PARTS OF THE EXERCISE –
(1) According to the column on permanent links for news articles below, which kinds of sites are being prevented from driving traffic to news sites? List every one it names.
(2) Write the next part of the column on permanent links for news articles, picking up right after its final sentence.

TEXT BLOCK –
************
By: Steve Outing
(This is the third and final column on the topic of permanent links for Web site news articles.)
As documented in this column this week, the majority of news Web sites are engaging in what I believe is an unwise policy of letting hypertext links to published stories expire after short periods — in many cases, as short as 24 hours. The result is that search engines, personal Web sites, and sites that link to news stories on various news sites (such as New Century Network’s much-ballyhooed NewsWorks), are being prevented from driving traffic to these news sites.
This week, I heard numerous complaints from linking sites and from consumers complaining about the annoyance of finding a link to an article on a news site, but getting the dreaded “Error 404 – File Not Found on This Server” message because the URL had intentionally been expired. News sites’ policies of terminating article links quickly are creating holes in the World Wide Web. Put bluntly, news site archiving policies are angering consumers, as well as proprietors of Web services that can send substantial business to news Web sites. Quick-expiring news links defeat the best thing about the Web.
I received a lot of input and letters on this topic this week, and I’m hearing about heated debates at newspaper Web sites over this issue. Comments like these convince me of the need for use of permanent URLs by news sites:
“The best thing about the Web should be that no one needs to keep personal copies of anything they might want later; just keep the URL. In fact, you now have to keep things locally because they won’t be there when you go back. … As an early Web aficionado, I almost feel betrayed.”
— Jack Scholfield, computer editor, The Guardian (London)
“I come down firmly on the side of permanent links. One of the main attractions of the Web is that it allows readers/users to control how information comes to them. For us to say it’s only available now, and for X number of hours, demonstrates the kind of arrogance that is doing in the newspaper industry.”
— Patricia Sullivan, online editor, Mercury Center/San Jose Mercury News
The money thing
The real issue, of course, is money. Newspapers, in particular, long before the Internet got popular generated substantial revenue from participating in paid proprietary digital archives like Nexis, Datatimes and others. With the Web, newspaper archives are now more readily and easily searchable by the general consumer (minus the middle man). Publishers, naturally, want to make money from this.
That’s all well and good, but the way many publishers are going about it, they’re shooting themselves in the foot. Expiring news article URLs in 24 hours, then moving the stories to a paid archive where those original URLs no longer function, is throwing away business.
************
Raw records –
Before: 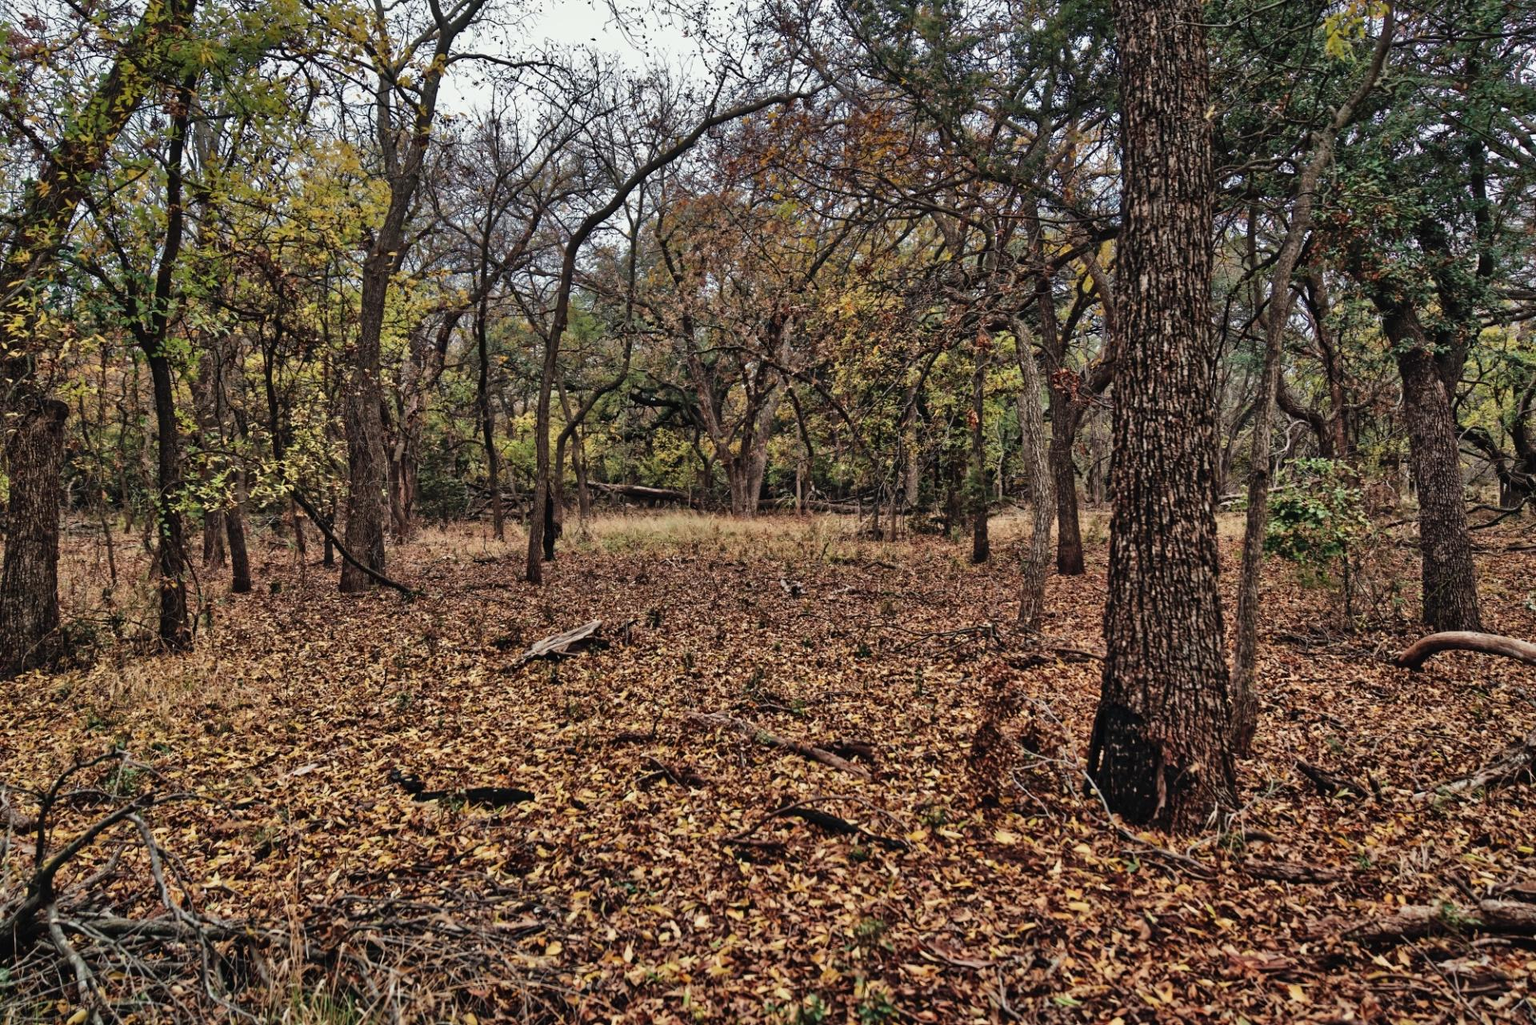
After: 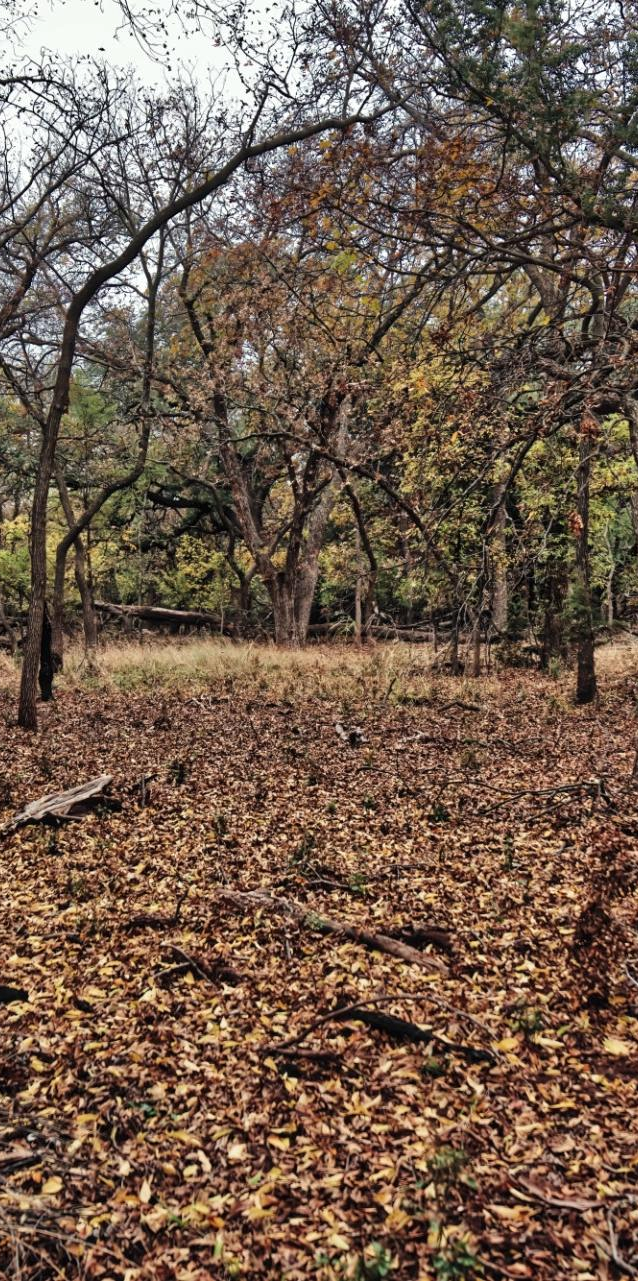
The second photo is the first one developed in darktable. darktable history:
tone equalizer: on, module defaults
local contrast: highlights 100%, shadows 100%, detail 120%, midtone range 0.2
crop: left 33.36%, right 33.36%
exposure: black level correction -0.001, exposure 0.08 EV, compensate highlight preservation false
************
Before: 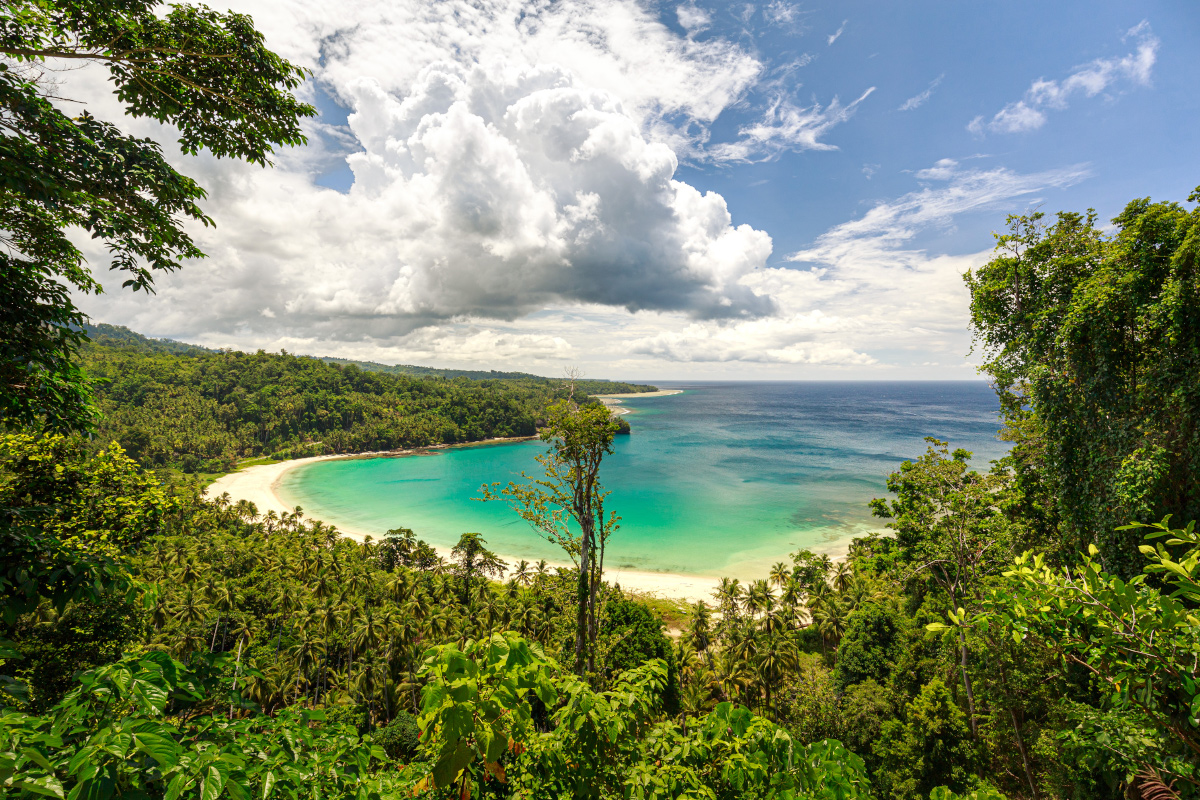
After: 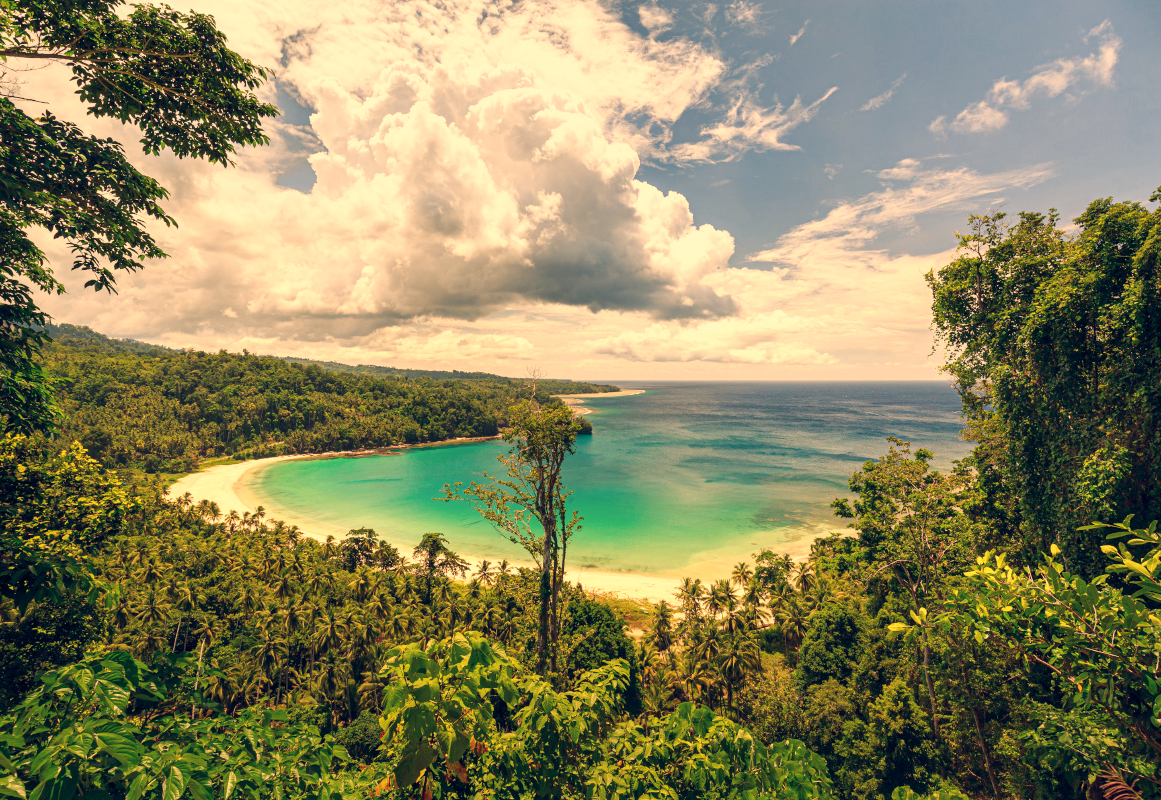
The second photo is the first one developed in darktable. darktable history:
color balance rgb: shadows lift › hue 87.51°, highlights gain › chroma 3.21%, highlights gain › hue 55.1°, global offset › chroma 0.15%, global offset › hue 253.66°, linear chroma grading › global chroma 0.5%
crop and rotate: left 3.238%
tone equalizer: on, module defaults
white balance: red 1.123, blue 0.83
************
OUTPUTS BY TASK –
(1)
- Search engines
- Personal Web sites
- Sites that link to news stories on various news sites, such as New Century Network's NewsWorks

(2)
Consider this. Search engines and Internet directories like Yahoo!, Excite, AltaVista and InfoSeek are the busiest sites on the Web, generating hits that the largest news publisher can’t even conceive of approaching. Yet you can’t search for an old article from the Los Angeles Times using Excite or AltaVista; you’ll have to visit the Times’ archive on the Web (or a proprietary service like Nexis).
The Times Web archive may generate some substantial revenues for the newspaper, but imagine how much greater the revenue stream if a consumer search using AltaVista turned up Times archived stories along with all the other “stuff” on the Web — this being possible because the Times site started using permanent links.
Here’s how this scenario might play out, continuing to use The Times for our hypothetical scenario:
The Times begins using permanent URLs on its content published on the Web, so that all stories are kept on the Web site indefinitely (except those that must be removed from the Web for contractual reasons, such as some wire service content, or freelancers’ works, depending on contract provisions). Some consumers continue to use The Times’ searchable Web archive to find — and pay for — old articles. Others continue to search for Times articles by using time-worn proprietary services like Nexis and DataTimes. Other consumers use one of the big-name Internet search engines, and specify in their searches to look only for articles from The Times. Because of the paper’s use of permanent URLs, the search is successful, and results turn up capsule information about particular stories. Consumers using the Internet search engines also may do a Web-wide search, and among the results will be articles from The Times, mixed in with all the other relevant search hits. When a consumer clicks on a Times archived article link found via an Internet search engine, if the article is older than a news site-defined period (say, 30 days), then a payment screen will be returned to the consumer — because the older-than-30-days articles are tied in to the paper’s archive system. Likewise, someone who finds a URL linking to an older Times article on some unaffiliated Web site would not face “Error 404,” but rather be informed that the story still exists, but it will cost a nominal fee to view it because it has been “archived.” Some observers, such as author David Rothman, who I have quoted in earlier columns on this topic, want to see a more benevolent model, where publishers keep aging articles online permanently with no fee for viewing. He would have this be supported with targeted, current advertising dynamically inserted into old content as it is requested by Web users.
While some publishers are apt to try this, I doubt that many larger news organizations will adopt such a model any time soon, for (the legitimate) fear of decimating their traditional and Web archive revenue streams. Rather, I would expect to see the model of free for a set period, then older content has a price tag.
The price tag needs to be nominal, however, if you expect Joe Websurfer to pay up when he hits a paid link. The Los Angeles Times, for instance, currently charges $1.50 to view an article in its archives. Joe is highly likely to balk at that when stumbling on an old Times article via surfing or an AltaVista search, but he might pay a modest fee like 25 cents or 50 cents. Thus, Web surfers become a prime new market for archived news site stories when pricing is adjusted for Web customer expectations. (Lower pricing like this also can be subsidized by adding advertising into the mix.)
Also, it’s highly recommended that you consider making some content from your news site permanently available on the Web for free. This might include such content as obituaries and birth notices, or anything for which you determine a public service reason for “giving to the community.”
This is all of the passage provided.